Teaching Content Rooted in Real-World Contexts

In this section, Dr. Brittany Charlton shares her insights about teaching content rooted in real-world contexts, including how students’ lived experiences in the health field both help to make the content more concrete and can present challenges when students lives have been impacted by the topics discussed in class.

Since every instructor strives for students to connect classroom material to the outside world, it is advantageous to be in the health field, where these connections can be so concrete. Students can more easily draw on their own experience to grasp the material. For instance, I ask students to think about television advertisements they have seen from law firms or pharmaceutical companies when we discuss contraceptives (substantive topic) and effect modification (methodological topic).
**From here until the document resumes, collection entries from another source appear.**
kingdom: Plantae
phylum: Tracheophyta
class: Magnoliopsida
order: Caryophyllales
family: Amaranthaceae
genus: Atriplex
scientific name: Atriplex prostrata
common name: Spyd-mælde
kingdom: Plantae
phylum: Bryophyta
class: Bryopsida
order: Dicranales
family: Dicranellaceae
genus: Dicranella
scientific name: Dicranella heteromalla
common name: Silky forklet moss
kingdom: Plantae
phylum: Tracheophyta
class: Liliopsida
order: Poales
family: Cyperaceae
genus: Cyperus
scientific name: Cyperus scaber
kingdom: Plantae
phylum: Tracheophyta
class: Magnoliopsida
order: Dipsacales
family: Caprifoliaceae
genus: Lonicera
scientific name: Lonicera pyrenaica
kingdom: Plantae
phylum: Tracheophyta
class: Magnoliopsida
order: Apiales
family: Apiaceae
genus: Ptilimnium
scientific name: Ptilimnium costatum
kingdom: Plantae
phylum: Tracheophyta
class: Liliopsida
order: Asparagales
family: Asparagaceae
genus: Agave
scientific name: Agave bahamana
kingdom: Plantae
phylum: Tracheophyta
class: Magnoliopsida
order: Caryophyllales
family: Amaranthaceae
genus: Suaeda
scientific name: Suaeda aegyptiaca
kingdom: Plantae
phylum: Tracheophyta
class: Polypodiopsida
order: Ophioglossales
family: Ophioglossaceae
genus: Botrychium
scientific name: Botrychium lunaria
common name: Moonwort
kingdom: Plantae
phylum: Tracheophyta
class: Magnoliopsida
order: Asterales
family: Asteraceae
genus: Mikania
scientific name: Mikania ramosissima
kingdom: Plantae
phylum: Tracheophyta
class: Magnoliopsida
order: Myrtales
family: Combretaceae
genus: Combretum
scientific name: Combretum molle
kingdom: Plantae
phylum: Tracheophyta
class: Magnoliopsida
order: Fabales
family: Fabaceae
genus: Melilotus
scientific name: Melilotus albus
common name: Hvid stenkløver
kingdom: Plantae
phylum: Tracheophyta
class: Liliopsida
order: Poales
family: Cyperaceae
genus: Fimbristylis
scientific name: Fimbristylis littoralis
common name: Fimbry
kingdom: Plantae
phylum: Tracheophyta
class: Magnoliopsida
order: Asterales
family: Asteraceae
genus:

Students often highlight how these advertisements mention that smokers who are also over 35 years of age should not take oral contraceptives. This allows us to talk about how it is important to stratify different groups of patients, in this case by smoking status and age, since the effect of oral contraceptives may be modified by these factors in serious adverse ways (i.e., fatal thrombotic events).

One challenging aspect of the health context is that some students will struggle with topics that may have touched their own lives (e.g., abortion, cancer). We discuss this challenge on the first day of the course when we talk about the group’s ground rules. We also create a number of opportunities for students to engage with the material in different ways, some of which they may find more or less comfortable—ranging from small group exercises to reading reflections to one-on-one discussions in office hours.